### [Teks Pilihan]
Oleh Prima Trisna Aji
Setiap seseorang memiliki ekspresi bermacam – macam ketika mengalami stimulus yang datang berlebihan ke dalam tubuh. Ada yang melakukan stimulus dengan diam, sedih, menangis, gugup, tidak bisa tidur dan ada juga yang berespon dengan ekspresi marah.
Marah merupakan suatu ekspresi bagi seseorang dengan mengeluarkan sesuatu baik verbal ataupun non verbal dengan cara emosional. Marah merupakan bagian dari perilaku hidup manusia itu sendiri.
Tetapi tahukah kita, bahwa apabila kita terlalu sering marah maka akan berdampak buruk pada diri kita sendiri yang salah satunya adalah bisa menyebabkan kematian lebih dini. Bahkan marah secara terus menerus bisa menyebabkan kematian mendadak.
- Iklan -
Banyak sekali penelitian yang menunjukkan bahwa marah akan berdampak negative bahkan sangat buruk sekali bagi tubuh manusia itu sendiri. Salah satunya penyakit yang bisa menjangkit orang yang sering marah berlebihan adalah penyakit Stroke dan penyakit hipertensi atau dikenal dengan penyakit darah tinggi.
Marah bisa memicu hormon didalam tubuh yang disebut dengan hormon kortisol yang akan membuat seseorang stress secara berkepanjangan, depresi dan bahkan bisa merusak suasana hati.
Bahkan marah bisa menurunkan sistem imun didalam tubuh manusia, yang tentunya akan berdampak terhadap serangan virus penyakit pada diri seseorang.
Salah satu perilaku marah juga bisa membuat seseorang menjurus ke gangguan kejiwaan seperti szizofrenia. Bahkan perilaku marah yang terus dipupuk bisa menyebabkan gangguan jiwa berupa perilaku kekerasan (PK).

### [Data yang Tersedia]
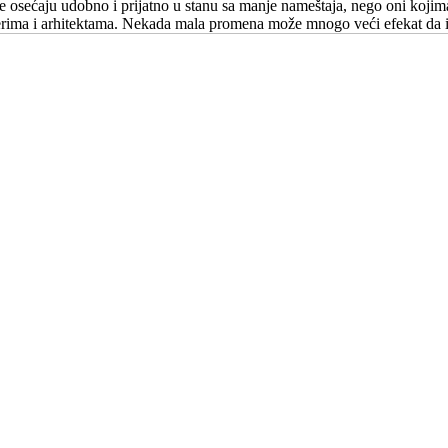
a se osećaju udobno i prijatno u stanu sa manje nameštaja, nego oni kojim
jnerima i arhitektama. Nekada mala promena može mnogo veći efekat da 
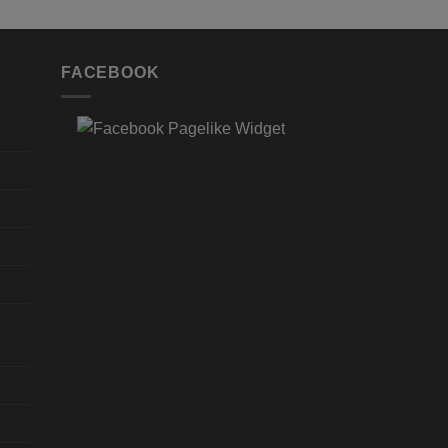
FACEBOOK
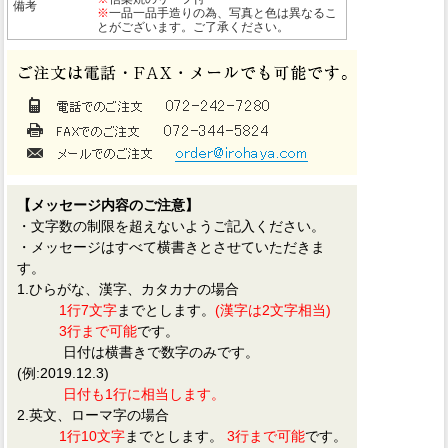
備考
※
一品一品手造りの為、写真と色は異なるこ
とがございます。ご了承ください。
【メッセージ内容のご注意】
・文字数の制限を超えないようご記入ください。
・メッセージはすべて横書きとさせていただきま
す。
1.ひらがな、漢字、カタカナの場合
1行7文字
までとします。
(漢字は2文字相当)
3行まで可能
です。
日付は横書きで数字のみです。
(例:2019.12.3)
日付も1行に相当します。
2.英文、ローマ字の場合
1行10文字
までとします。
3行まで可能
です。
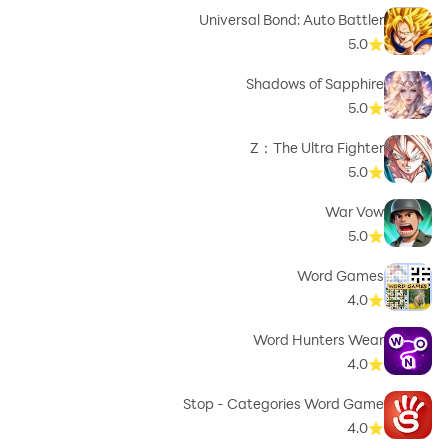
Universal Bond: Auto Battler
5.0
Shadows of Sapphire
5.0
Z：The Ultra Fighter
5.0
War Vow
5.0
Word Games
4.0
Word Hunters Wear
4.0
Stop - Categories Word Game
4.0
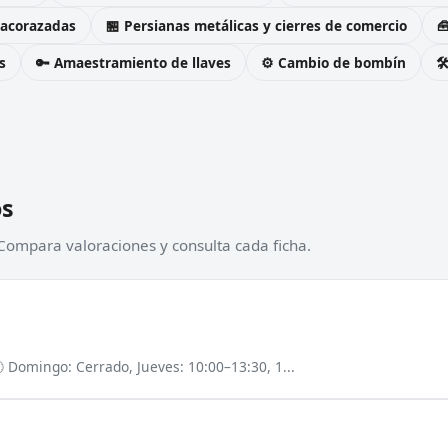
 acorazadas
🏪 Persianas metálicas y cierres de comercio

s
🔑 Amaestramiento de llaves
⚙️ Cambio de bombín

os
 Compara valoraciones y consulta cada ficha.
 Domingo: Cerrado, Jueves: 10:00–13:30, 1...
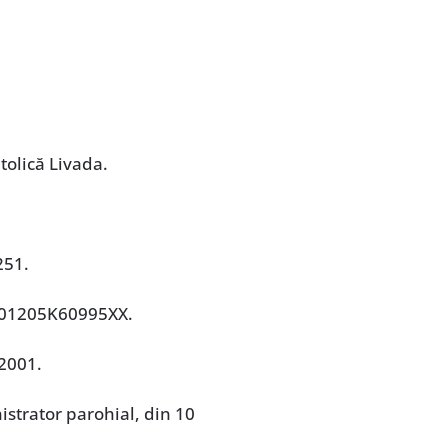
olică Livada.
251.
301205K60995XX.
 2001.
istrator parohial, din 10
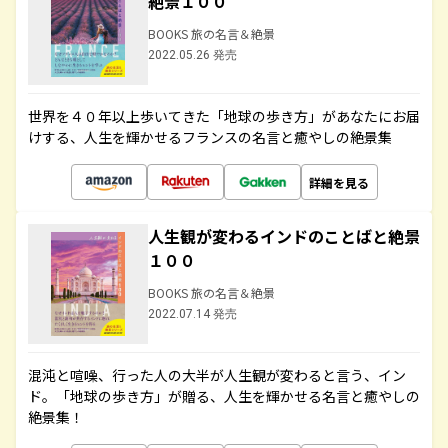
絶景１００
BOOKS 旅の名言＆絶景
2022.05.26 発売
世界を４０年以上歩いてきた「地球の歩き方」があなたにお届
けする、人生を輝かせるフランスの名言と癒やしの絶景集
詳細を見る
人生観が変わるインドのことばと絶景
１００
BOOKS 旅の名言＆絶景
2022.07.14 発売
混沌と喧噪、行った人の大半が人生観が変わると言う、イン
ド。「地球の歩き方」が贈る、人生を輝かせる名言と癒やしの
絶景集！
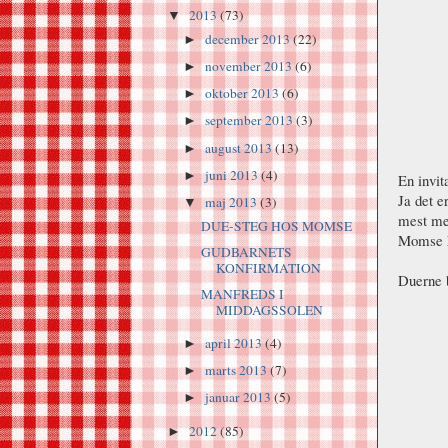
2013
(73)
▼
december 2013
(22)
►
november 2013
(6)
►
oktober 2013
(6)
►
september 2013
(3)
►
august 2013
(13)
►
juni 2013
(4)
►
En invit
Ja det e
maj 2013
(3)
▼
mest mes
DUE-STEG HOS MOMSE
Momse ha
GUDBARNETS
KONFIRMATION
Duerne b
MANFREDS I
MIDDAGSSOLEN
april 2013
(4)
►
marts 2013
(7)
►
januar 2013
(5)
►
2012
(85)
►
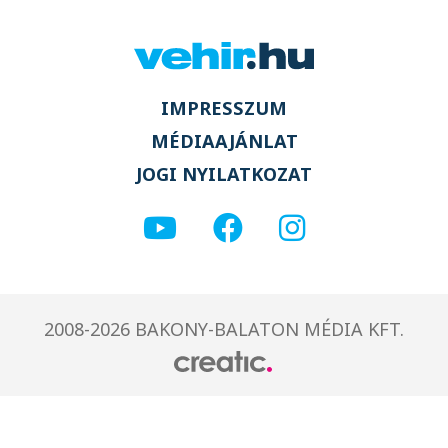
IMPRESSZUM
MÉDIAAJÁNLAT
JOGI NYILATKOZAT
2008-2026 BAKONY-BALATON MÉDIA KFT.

### [Tugas]
Ubah "emosional" menjadi "impulsif" pada seluruh bagian teks tentang marah, mulai dari "Marah merupakan suatu" hingga "hidup manusia itu sendiri.", lalu tuliskan kembali bagian itu. Daftar tersebut sama sekali tidak diperlukan di sini.

### [Kolom Jawaban]
Marah merupakan suatu ekspresi bagi seseorang dengan mengeluarkan sesuatu baik verbal ataupun non verbal dengan cara impulsif. Marah merupakan bagian dari perilaku hidup manusia itu sendiri.